At 14 months of age, Michael experienced a sudden onset of unconsciousness and complete paralysis of the right side of his body. He was first hospitalized Novemberl, 1962 at Memorial Hospital in Niagara Fall, NY. His full diagnosis was encephalitis with minimal right hemiparesis, severe brain damage, and speech disturbance. Michael resided at home with his family until age 9 when he was placed in Polk Center on February 2, 1970. Michael has lived in Woodside since 2001. I have been Michael's guardian since March 12, 2002. Michael's diagnosis through Polk Center is profound mental retardation. He also has a diagnosis of osteoporosis, chronic seizure activity, balance inconsistencies, GERG (gastroesophageal reflux disease), macrocytic anemia and chronic ischemia chronic swelling of his legs and feet. Additionally, he suffers with constipation, mild oral and pharyngeal dysphagia, scalp seborrhea and dry lips and skin. He has only one functioning lung which often results in upper respiratory infections.
Mikey's life at Polk is wonderful.
He has been with most of the men he lives with for many, many years. I have known and worked with the RSA's that take care of his for many, many years and many of them are like family. Since 2014 my Dad has been unable to make the trip to Polk to see Mikey every other weekend so Trevor Hensel (Mikey's main RSA) and another RSA (Usually Jamison Daniels) started bringing Mikey up to see our Dad once a month. Our Dad passed away in 2017 but it brought him much happiness to see Mikey on a regular basis. Additionally, Polk does many wonderful things in terms of programming. Mikey gets out regularly into the community- attending Pirate Games and going out to breakfast and lunch and other activities. We attend the Family Picnics and the Annual Dinner Dance with Mikey. Mikey gets to enjoy the pool twice a week and I have been down to take him to the pool and enjoy it too. Back in the day, our family even went on trips with Polk to places such as Niagara Falls, the Niagara Parks Butterfly Conservatory and Marineland and Game Farm.
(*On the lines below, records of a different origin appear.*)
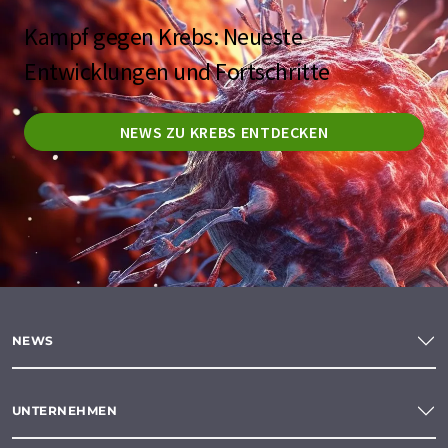
Kampf gegen Krebs: Neueste
Entwicklungen und Fortschritte
NEWS ZU KREBS ENTDECKEN
NEWS
UNTERNEHMEN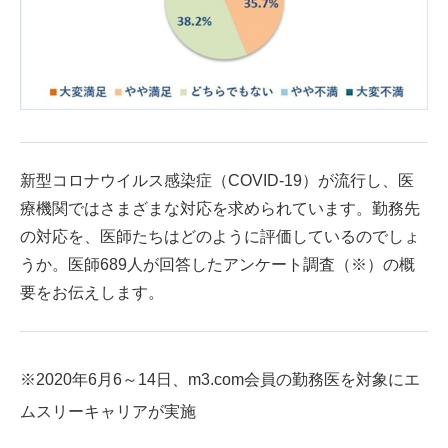
新型コロナウイルス感染症（COVID-19）が流行し、医
療機関ではさまざまな対応を求められています。勤務先
の対応を、医師たちはどのように評価しているのでしょ
うか。医師689人が回答したアンケート調査（※）の概
要をお伝えします。
※2020年6月6～14日、m3.com会員の勤務医を対象にエ
ムスリーキャリアが実施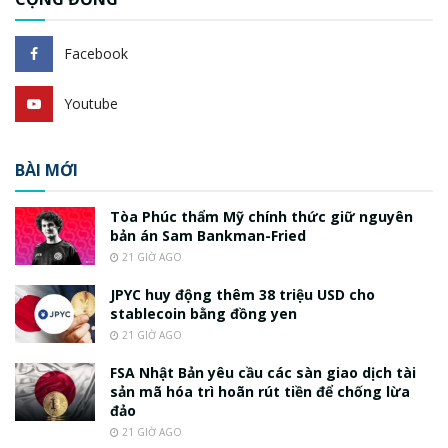
Facebook
Youtube
BÀI MỚI
Tòa Phúc thẩm Mỹ chính thức giữ nguyên
bản án Sam Bankman-Fried
21 GIỜ AGO
JPYC huy động thêm 38 triệu USD cho
stablecoin bằng đồng yen
21 GIỜ AGO
FSA Nhật Bản yêu cầu các sàn giao dịch tài
sản mã hóa trì hoãn rút tiền để chống lừa
đảo
21 GIỜ AGO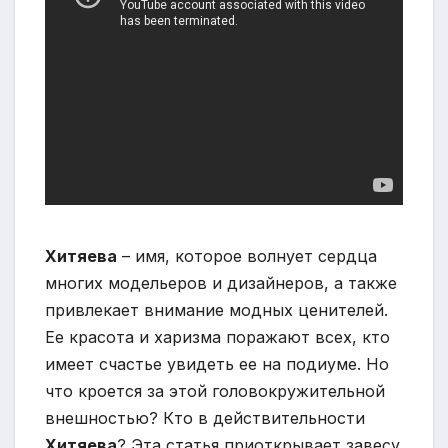
Хитяева
– имя, которое волнует сердца
многих модельеров и дизайнеров, а также
привлекает внимание модных ценителей.
Ее красота и харизма поражают всех, кто
имеет счастье увидеть ее на подиуме. Но
что кроется за этой головокружительной
внешностью? Кто в действительности
Хитяева
? Эта статья приоткрывает завесу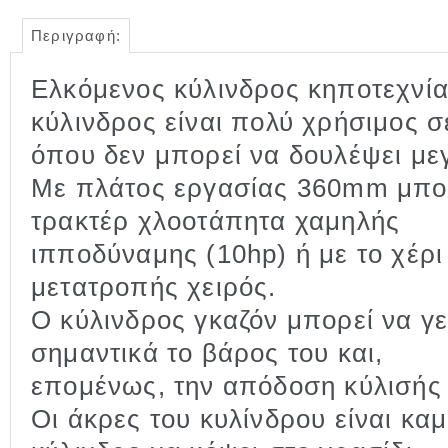
Περιγραφή:
Ελκόμενος κύλινδρος κηποτεχνία
κύλινδρος είναι πολύ χρήσιμος 
όπου δεν μπορεί να δουλέψει με
Με πλάτος εργασίας 360mm μπορ
τρακτέρ χλοοτάπητα χαμηλής
ιπποδύναμης (10hp) ή με το χέρι 
μετατροπής χειρός.
Ο κύλινδρος γκαζόν μπορεί να γε
σημαντικά το βάρος του και,
επομένως, την απόδοση κύλισής 
Οι άκρες του κυλίνδρου είναι καμ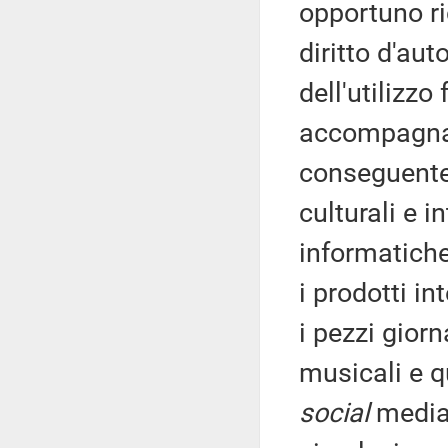
opportuno ri
diritto d'au
dell'utilizzo
accompagnat
conseguente 
culturali e i
informatiche
i prodotti in
i pezzi giorna
musicali e q
social
media 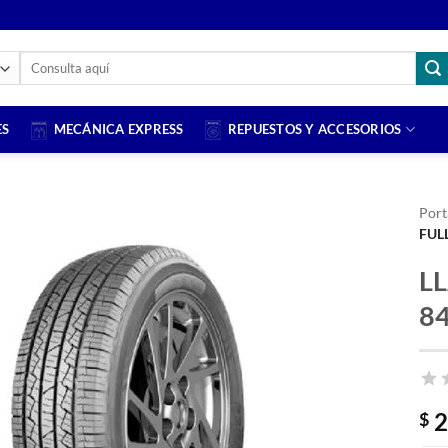
Buscar
por:
ES
MECÁNICA EXPRESS
REPUESTOS Y ACCESORIOS
Port
FUL
Añadir
LL
a la
lista
8
de
deseos
2
$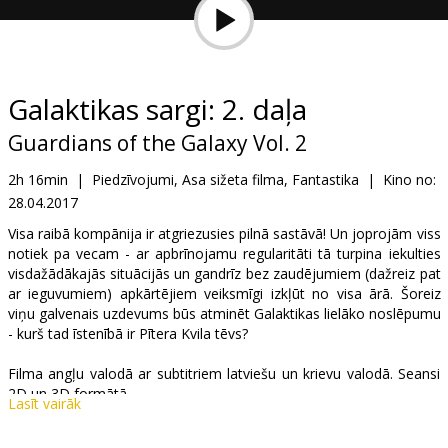
Dāvanu
kartes
Uzkodas
Galaktikas sargi: 2. daļa
Guardians of the Galaxy Vol. 2
B2B
2h 16min
|
Piedzīvojumi, Asa sižeta filma, Fantastika
|
Kino no:
28.04.2017
Kino
Klubs
Visa raibā kompānija ir atgriezusies pilnā sastāvā! Un joprojām viss
notiek pa vecam - ar apbrīnojamu regularitāti tā turpina iekulties
visdažādākajās situācijās un gandrīz bez zaudējumiem (dažreiz pat
ar ieguvumiem) apkārtējiem veiksmīgi izkļūt no visa ārā. Šoreiz
viņu galvenais uzdevums būs atminēt Galaktikas lielāko noslēpumu
- kurš tad īstenībā ir Pītera Kvila tēvs?
Filma angļu valodā ar subtitriem latviešu un krievu valodā. Seansi
2D un 3D formātā.
Lasīt vairāk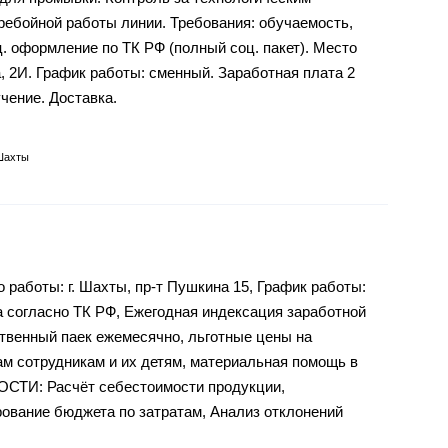
ебойной работы линии. Требования: обучаемость,
. оформление по ТК РФ (полный соц. пакет). Место
, 2И. График работы: сменный. Заработная плата 2
учение. Доставка.
Шахты
оты: г. Шахты, пр-т Пушкина 15, График работы:
а согласно ТК РФ, Ежегодная индексация заработной
твенный паек ежемесячно, льготные цены на
ам сотрудникам и их детям, материальная помощь в
СТИ: Расчёт себестоимости продукции,
рование бюджета по затратам, Анализ отклонений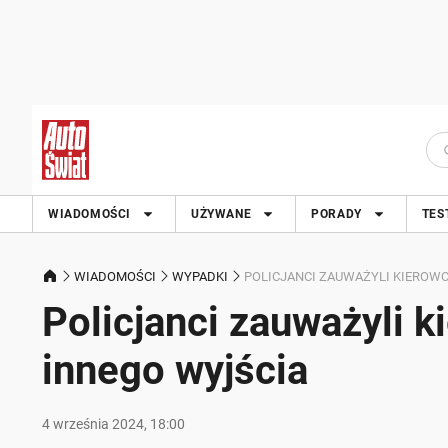
WIADOMOŚCI
UŻYWANE
PORADY
TES
WIADOMOŚCI
WYPADKI
POLICJANCI ZAUWAŻYLI KIEROWCĘ
Policjanci zauważyli k
innego wyjścia
4 września 2024, 18:00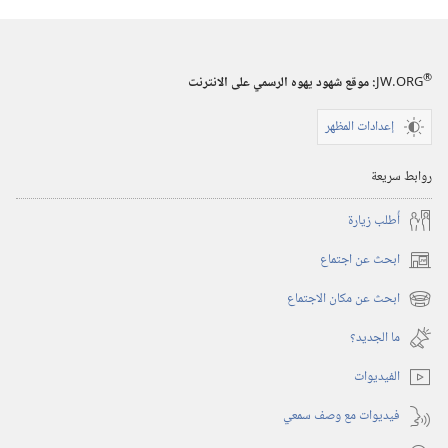
جيدة؟‏
®
JW.ORG
:‏ موقع شهود يهوه الرسمي على الانترنت
إعدادات المظهر
روابط سريعة
أُطلب زيارة
ابحث عن اجتماع
(يفتح
نافذة
ابحث عن مكان الاجتماع
(يفتح
جديدة)
نافذة
ما الجديد؟‏
جديدة)
الفيديوات
فيديوات مع وصف سمعي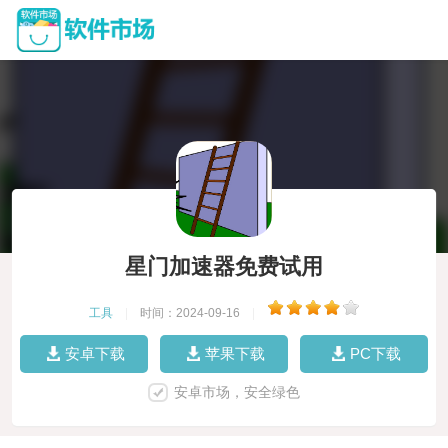
星门加速器免费试用
工具
|
时间：2024-09-16
|
安卓下载
苹果下载
PC下载
安卓市场，安全绿色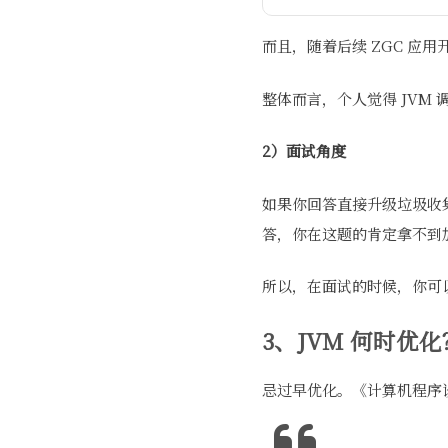
而且，随着后续 ZGC 应
整体而言，个人觉得 JVM
2）面试角度
如果你回答直接升级垃圾收
答，你在这题的肯定拿不到
所以，在面试的时候，你可
3、JVM 何时优化
忌过早优化。《计算机程序设计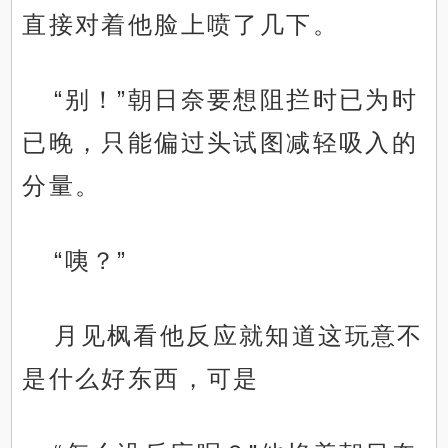
直接对着他脸上喷了几下。
“别！”朝日奈要想阻拦时已为时
已晚，只能偏过头试图减轻吸入的
分量。
“咦？”
月见枫看他反应就知道这玩意不
是什么好东西，可是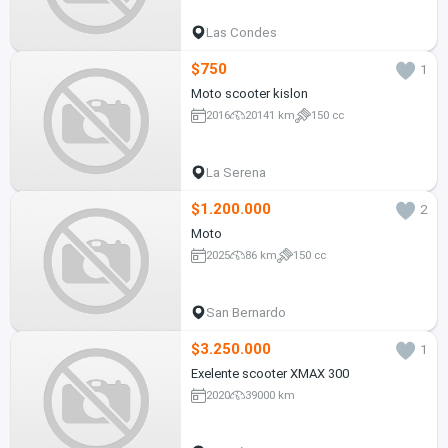
Las Condes
$750
1
Moto scooter kislon
2016
20141 km
150 cc
La Serena
$1.200.000
2
Moto
2025
86 km
150 cc
San Bernardo
$3.250.000
1
Exelente scooter XMAX 300
2020
39000 km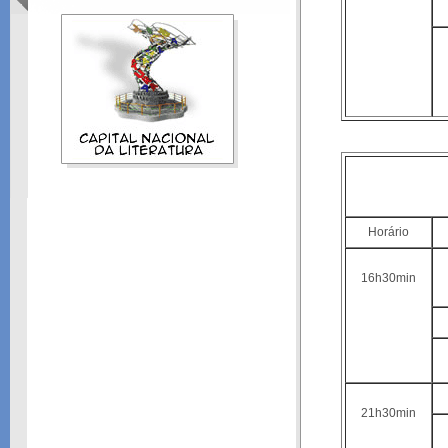
Horário
16h30min
21h30min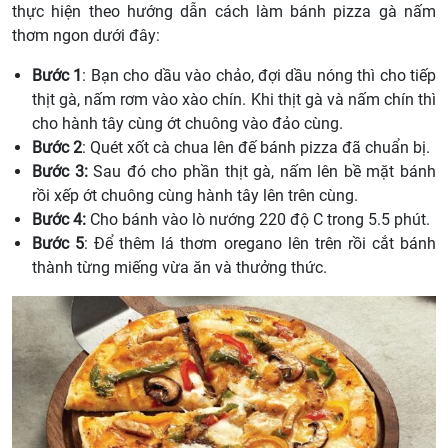
thực hiện theo hướng dẫn cách làm bánh pizza gà nấm
thơm ngon dưới đây:
Bước 1
: Bạn cho dầu vào chảo, đợi dầu nóng thì cho tiếp
thịt gà, nấm rơm vào xào chín. Khi thịt gà và nấm chín thì
cho hành tây cùng ớt chuông vào đảo cùng.
Bước 2
: Quét xốt cà chua lên đế bánh pizza đã chuẩn bị.
Bước 3:
Sau đó cho phần thịt gà, nấm lên bề mặt bánh
rồi xếp ớt chuông cùng hành tây lên trên cùng.
Bước 4:
Cho bánh vào lò nướng 220 độ C trong 5.5 phút.
Bước 5
: Để thêm lá thơm oregano lên trên rồi cắt bánh
thành từng miếng vừa ăn và thưởng thức.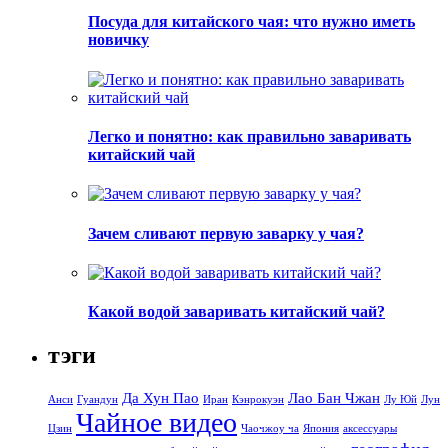
Посуда для китайского чая: что нужно иметь
новичку
Легко и понятно: как правильно заваривать
китайский чай
Зачем сливают первую заварку у чая?
Какой водой заваривать китайский чай?
тэги
Да Хун Пао
Лао Бан Чжан
Анси
Гуандун
Иран
Кэнрокуэн
Лу Юй
Лун
Чайное видео
Цзин
Чаочжоу ча
Япония
аксессуары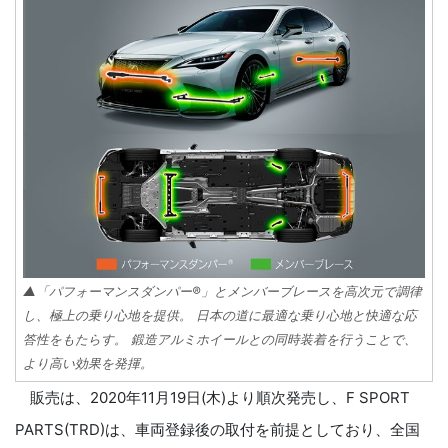
▲「パフォーマンスダンパー®」とメンバーブレースを高次元で調律
し、極上の乗り心地を提供。 日本の道に最適な乗り心地と快適な応
答性をもたらす。 鍛造アルミホイールとの同時装着を行うことで、
より高い効果を発揮。
販売は、2020年11月19日(木)より順次発売し、F SPORT
PARTS(TRD)は、車両登録後の取付を前提としており、全国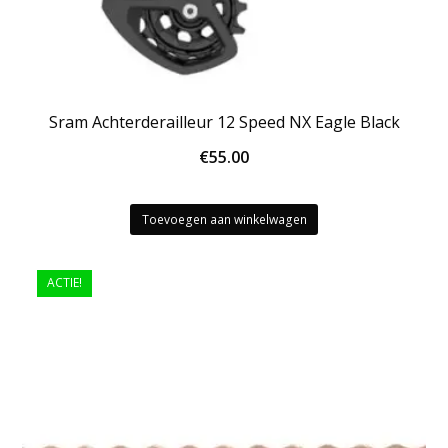
Sram Achterderailleur 12 Speed NX Eagle Black
€
55.00
Toevoegen aan winkelwagen
ACTIE!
We have such wonderful memories. In 2010 and 2016 he was very sick and I was so thankful that Polk provided someone at the UPMC Hospital around the clock for him as he is non-verbal and would not have been able to communicate or make his needs know to the nurses, doctors and staff at UPMC. The RSA's "know" Mikey - they understand his needs and how he is able to communiC:ate. The folks from Polk brought Mikey to my wedding as well as to our Dad's funeral - like I said, the folks at Polk make it possible for Mikey to attend family events as well as social outings with other residents of Polk Center. For 2017-18 he participated in 20 off grounds trips that included various restaurants, local parks, movies, and concerts.
I am very afraid and concerned about what will happen if Mikey is moved. He knows no other place. I remember when we took Mikey to Polk for the first time. He would not eat and my Dad had to drive the 2 hours to Polk every day to feed him until he finally acclimated. I worry that other places will not provide the holistic approach that Polk does - programming, health care, and physical therapy all within a loving family centered environment. I am concerned how long it would take for new staff to "know" Mikey and how he expresses himself. I also fear how far away this move might take him from me as I am very active in his life and as I age, it is harder for me to travel as well.
Mikey has lived at Polk Center for just under 50 years.